*TASK DIRECTIONS*
Using the passage on "Really Don't Care" below, answer these questions:
1. What tempo, in beats per minute, does the song keep?
2. Which HitFix writer found the song too generic?
3. At what number did the song debut on the Billboard Hot 100?

*SOURCE EXTRACT*

______________________________

The song is set in the key of G major and maintains a moderately fast tempo of 121 beats per minute in common time. Lovato originally wrote the song as a breakup song. She later chose to make it a more empowering song, and told Refinery29 "I wanted to make it more empowering, when I thought of the lyrics 'really don't care', it made me think of bullying, and made me think of the LGBT community, who deal with that so often, but they accept themselves."

== Critical reception ==
Billboard writer Jason Lipshutz praised Lovato's "sassy" confidence on the track, which effectively showcases her "overpowering pipes". He also commented positively on the placement of the song on the track list, noting that "Really Don't Care" serves a "buoyant reprieve" after more emotionally heavy tracks. Sam Lansky of Idolator described the song as "irresistibly spunky", but found Lloyd's short feature to be superfluous. 4Music called the song "a brilliant break-up survival anthem that sticks it to every annoying ex ever". On the other hand, Melinda Newman of HitFix found the song to be too generic, comparing it to Icona Pop's track "I Love It" (2012).

==Commercial performance==
Before it was released as a single, "Really Don't Care" debuted on the Billboard Hot 100 at number 98. After it was released as a single, it peaked at number 26 making it Lovato's eighth top 40 entry on the Hot 100 and making Cher Lloyd's third entry on that chart and second top 40 single since her song "Want U Back". On the US Dance Chart, it became Lovato's third number one and Lloyd's first number one on that chart. As of October 2017, "Really Don't Care" has sold over 952,000 digital downloads in the United States.

______________________________

[Lens distortion parameter data]
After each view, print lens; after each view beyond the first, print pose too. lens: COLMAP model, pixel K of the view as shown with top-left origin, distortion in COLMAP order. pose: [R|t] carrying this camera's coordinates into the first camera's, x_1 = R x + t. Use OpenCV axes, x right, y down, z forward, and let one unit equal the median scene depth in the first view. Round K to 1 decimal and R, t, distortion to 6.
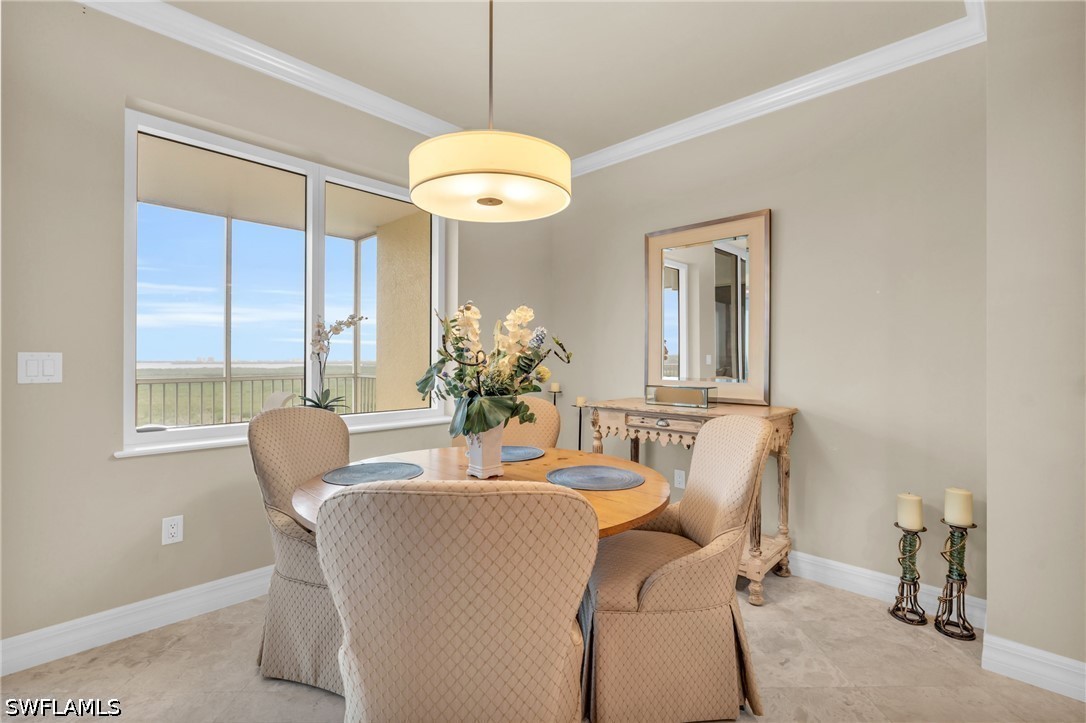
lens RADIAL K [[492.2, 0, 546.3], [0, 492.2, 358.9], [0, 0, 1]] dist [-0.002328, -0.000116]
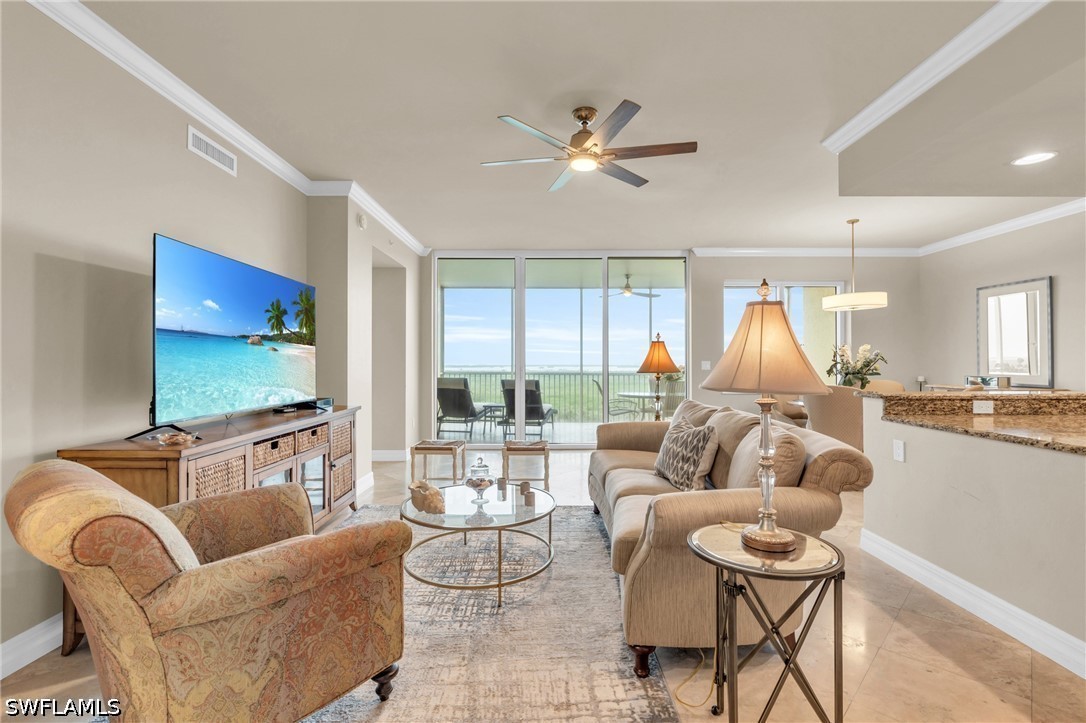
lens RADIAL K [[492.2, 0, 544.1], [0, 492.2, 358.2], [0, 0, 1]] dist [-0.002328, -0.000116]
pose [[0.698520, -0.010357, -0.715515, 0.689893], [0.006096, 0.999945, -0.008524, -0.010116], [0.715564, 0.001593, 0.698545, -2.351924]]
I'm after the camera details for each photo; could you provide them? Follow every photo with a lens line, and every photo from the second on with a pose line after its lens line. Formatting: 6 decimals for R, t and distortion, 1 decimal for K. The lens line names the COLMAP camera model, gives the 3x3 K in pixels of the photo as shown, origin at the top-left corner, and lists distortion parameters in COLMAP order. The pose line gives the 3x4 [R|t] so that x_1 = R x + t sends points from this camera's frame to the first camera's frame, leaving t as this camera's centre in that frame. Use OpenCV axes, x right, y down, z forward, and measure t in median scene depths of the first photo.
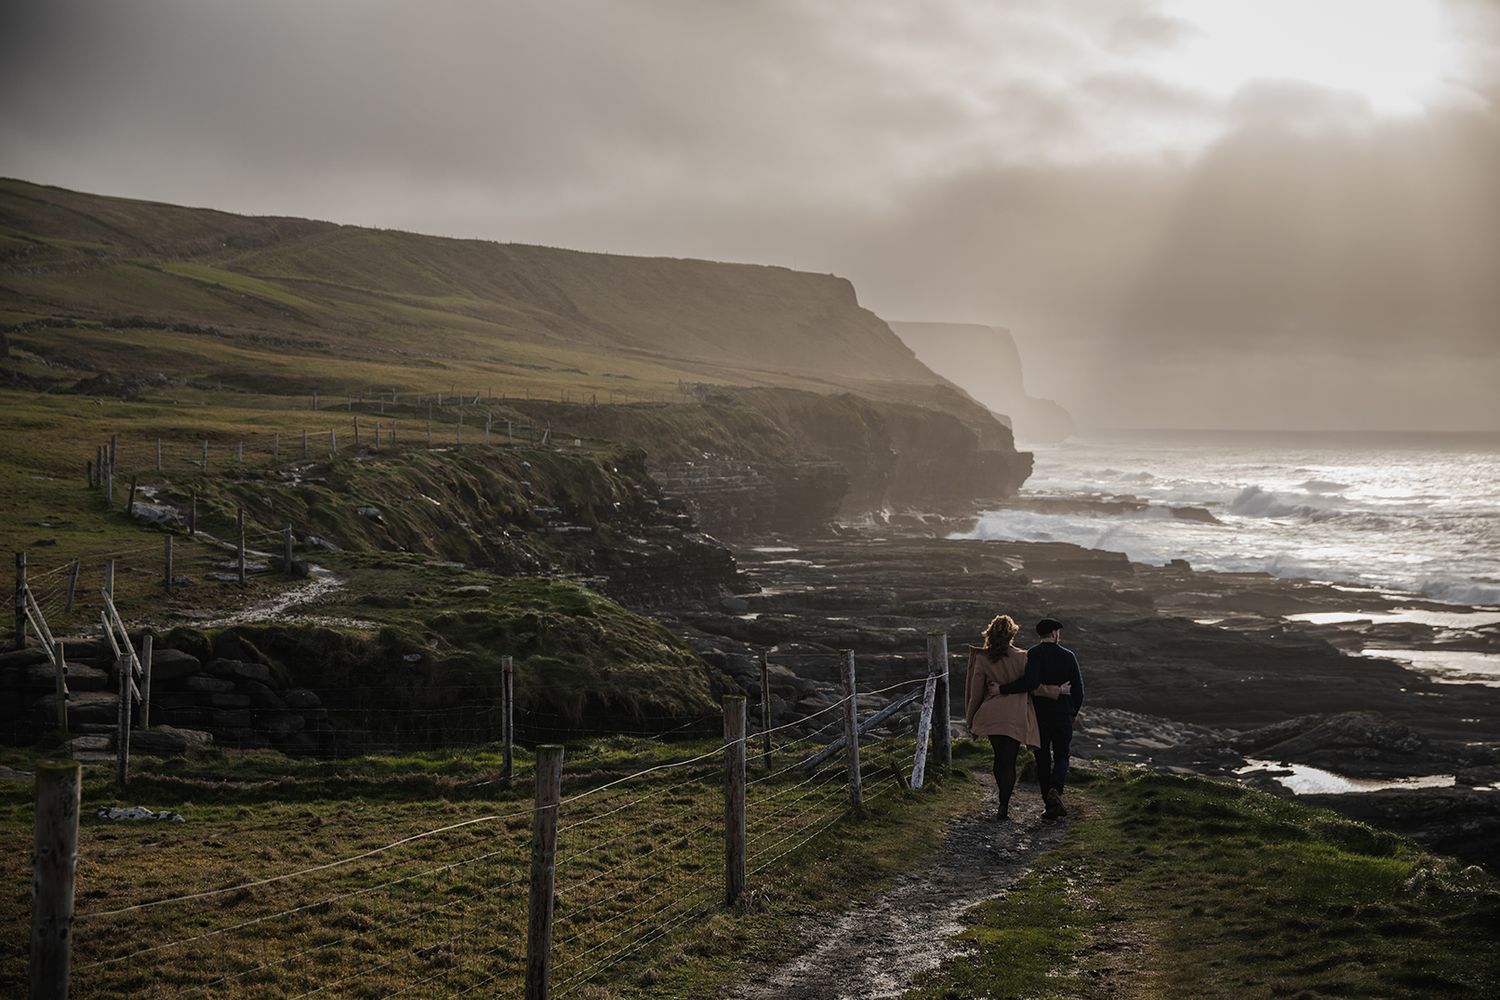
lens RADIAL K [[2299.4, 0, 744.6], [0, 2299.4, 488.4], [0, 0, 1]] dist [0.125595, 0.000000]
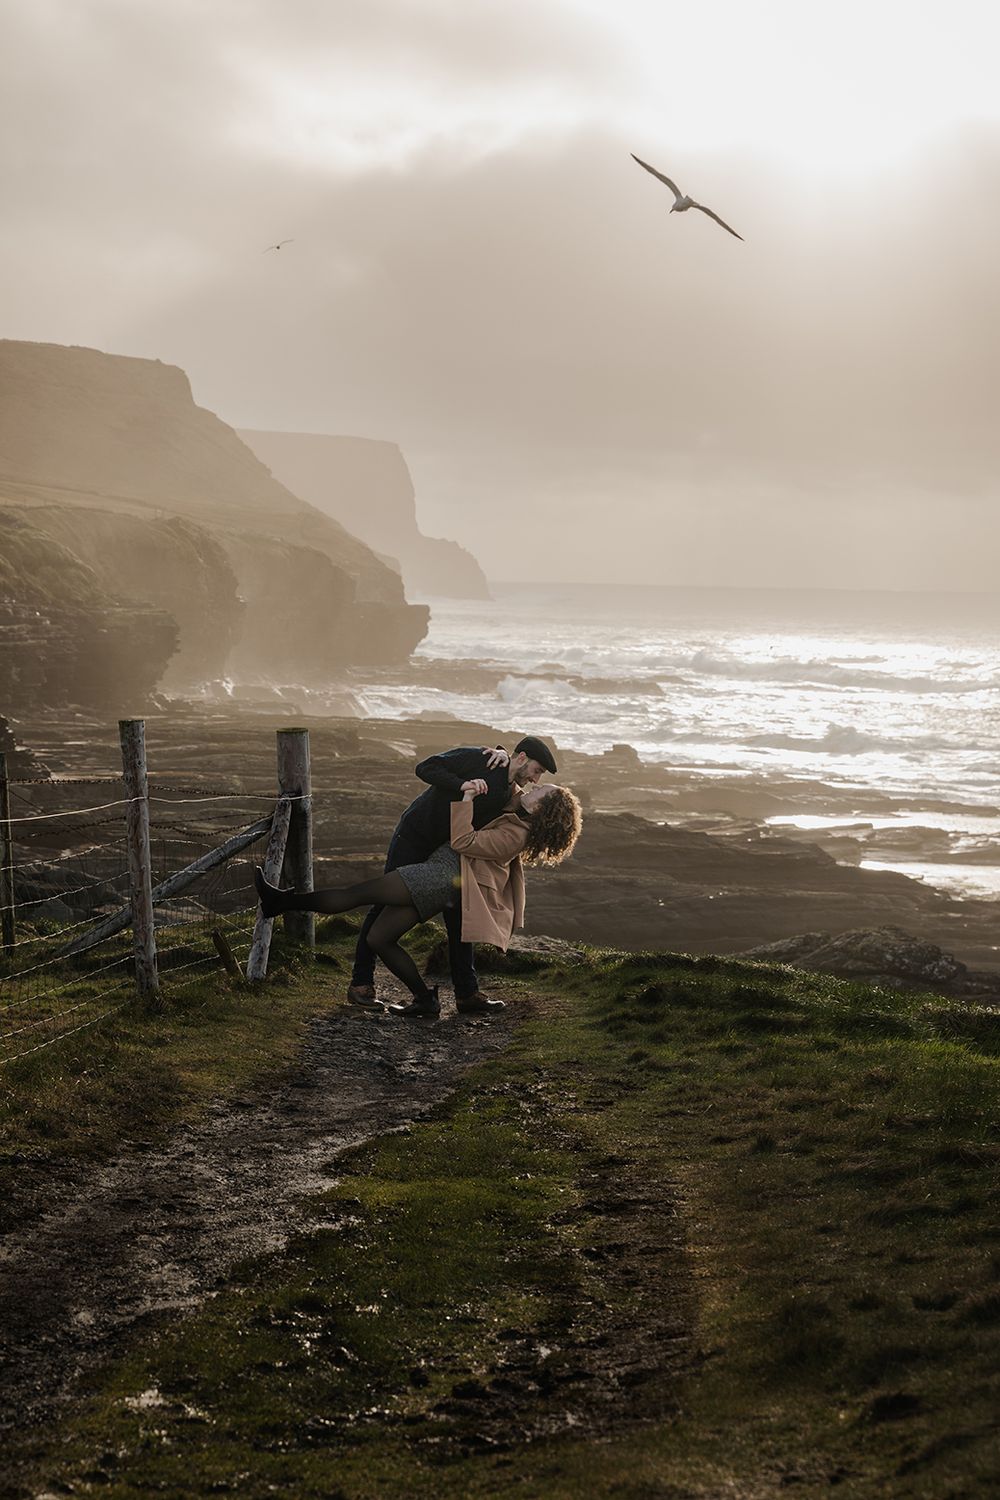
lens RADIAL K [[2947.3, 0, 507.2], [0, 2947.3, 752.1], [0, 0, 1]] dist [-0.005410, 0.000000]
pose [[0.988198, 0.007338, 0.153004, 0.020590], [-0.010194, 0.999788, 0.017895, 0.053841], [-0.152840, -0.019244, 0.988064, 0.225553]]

______________________________

*ANSWER TO THIS PROBLEM*
1. 121 beats per minute
2. Melinda Newman
3. Number 98